I have been rejected by so many potential employers and they seem to use the same phrases;
We’re looking for someone with a little bit more experience right now. Someone who can hit the ground running. Someone who has done this job before.
Oops, they don’t say that last sentence out loud.
More bad news - Acknowledging reality
I think it is important to acknowledge costs and limitations that most businesses have. At the end of my college years, in Fall/Winter 2017, I was applying for jobs in Seattle and Portland. I was living in Boise, Idaho at the time. I kept getting rejection after rejection despite being qualified for these data analyst positions I was applying for.
One particularly bad application process had the potential Seattle employer offering a lower salary than what I ended up receiving in Boise (hint: they were looking to exploit me and my low-leverage situation). I couldn’t get Skype to work in our University’s telconferencing room, despite starting about 45 minutes early. I missed the meeting and got scolded by the recruiter. I cried my whole walk back to my car.
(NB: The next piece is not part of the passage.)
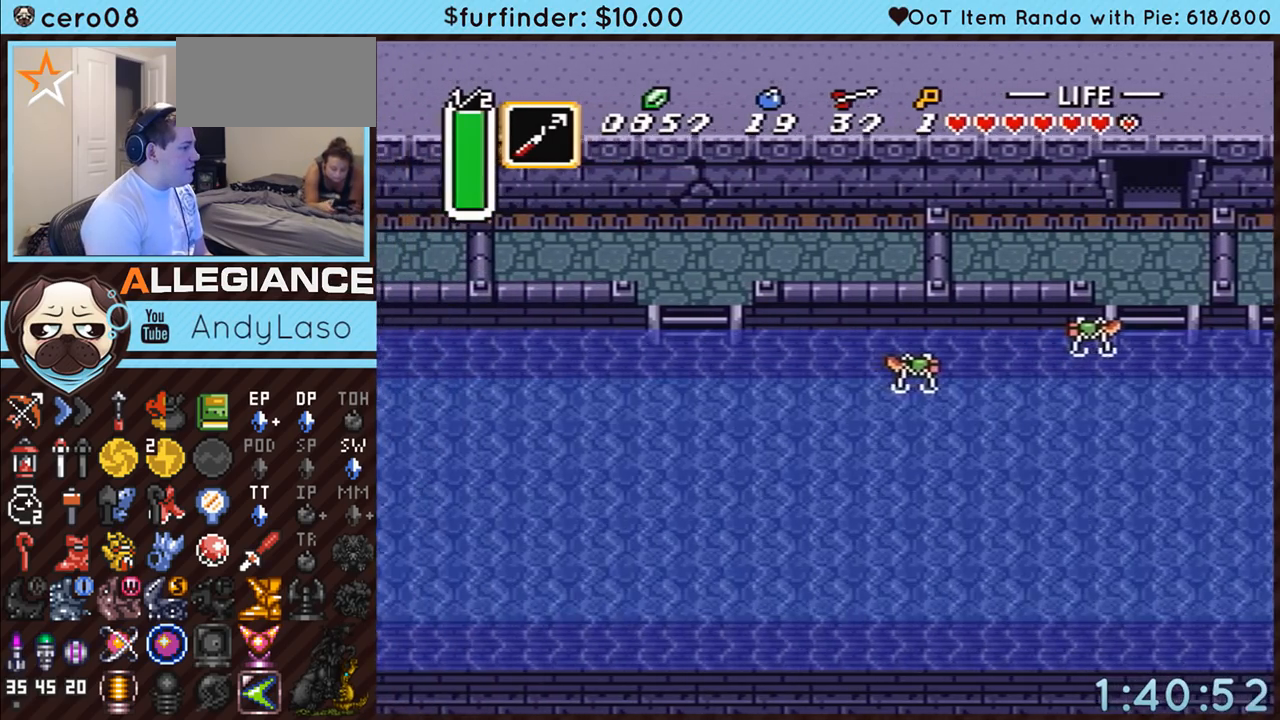
{"buttons": ["DPAD_LEFT"], "events": [[267, "A", "down"], [300, "B", "down"], [433, "B", "up"], [483, "A", "up"]]}
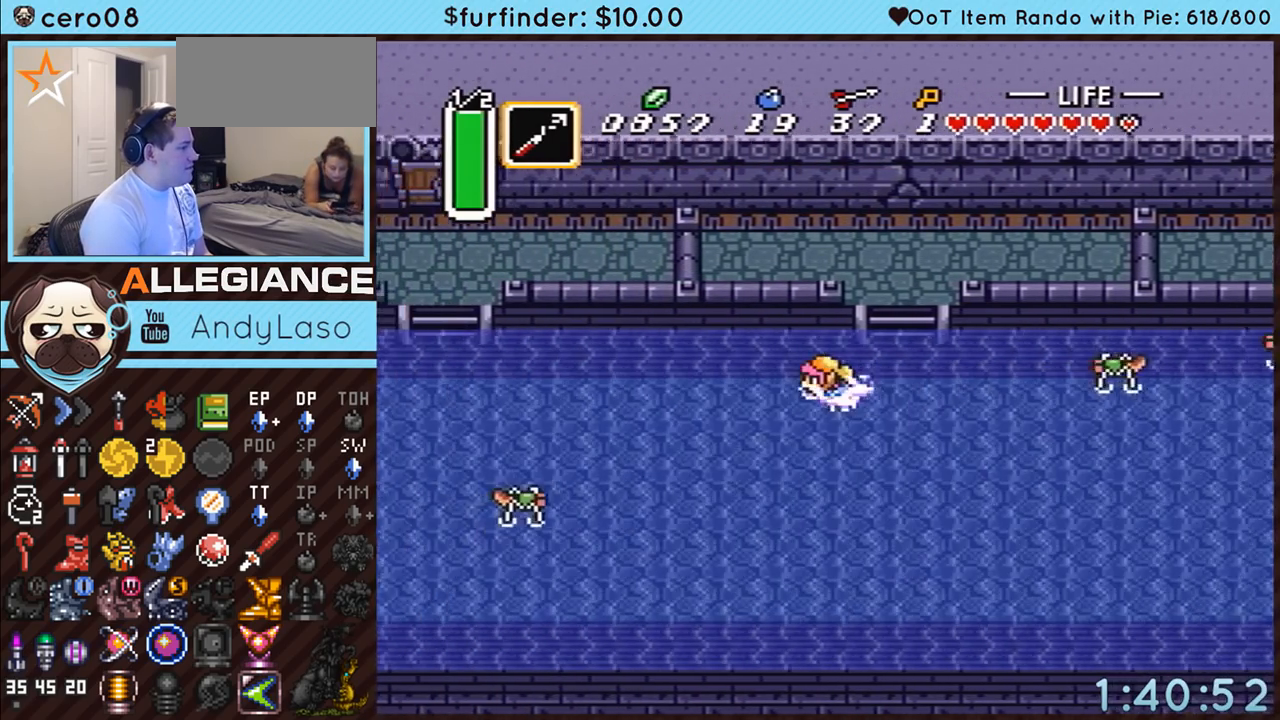
{"buttons": ["A", "B", "DPAD_LEFT"], "events": [[367, "A", "down"], [400, "B", "down"]]}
After months of applying to big city jobs and getting rejected, I talked to a fantastic mentor of mine. She said;
Yes, you are highly skilled and have value to bring to the table. But you have to acknowledge where businesses are coming from. They can’t hire you until you graduate. They don’t know if you’ll actually be moving to another city. They have costs associated with hiring straight out of college.
And I think her words would not have registered if she wasn’t already a huge cheerleader for my success.
Business typically do not do mentoring well and hiring a newbie is a minefield that many do not want to deal with. Right or wrong, they have their profits in mind. It could be argued that they are only thinking of short-term profits, but that is a separate can of worms.
Finally, the good news
The good news is that tech is in such high demand, that given these FIVE EASY :eye_roll_emoji: STEPS, anybody can get well-paying job!
Live near a tech hub!
Network your butt off because you want to catch those unicorn job openings that are hiring for potential. They are typically never listed.
Practice computer skills and tools listed on dream job requirements. Assuming you have the proper set-up, which is often a challenge on it’s own.
Bring those practiced skills into your current job or volunteer situations; open source, non-profits that are more than happy to borrow your skill-set, etc. Having real-world, yet not full-time, experience goes a longer way than just potential.
After a few months or years of this, you will be set for your first junior level position
I totally didn’t mean for this post to be so negative.
Getting hired for potential is very hard work. I haven’t even touched upon how our society correlates business worth, with personal worth. So every rejection will feel like a rejection of your person.
I believe that this hustle, process, fight, is one worth having. Getting hired is a bit of a chess-match where the goal is to get the right people to like, and believe, in you. I think for all the enthusiasm surrounding welcoming new-comers, it is important to acknowledge these challenges so that newcomers have a clear path forward!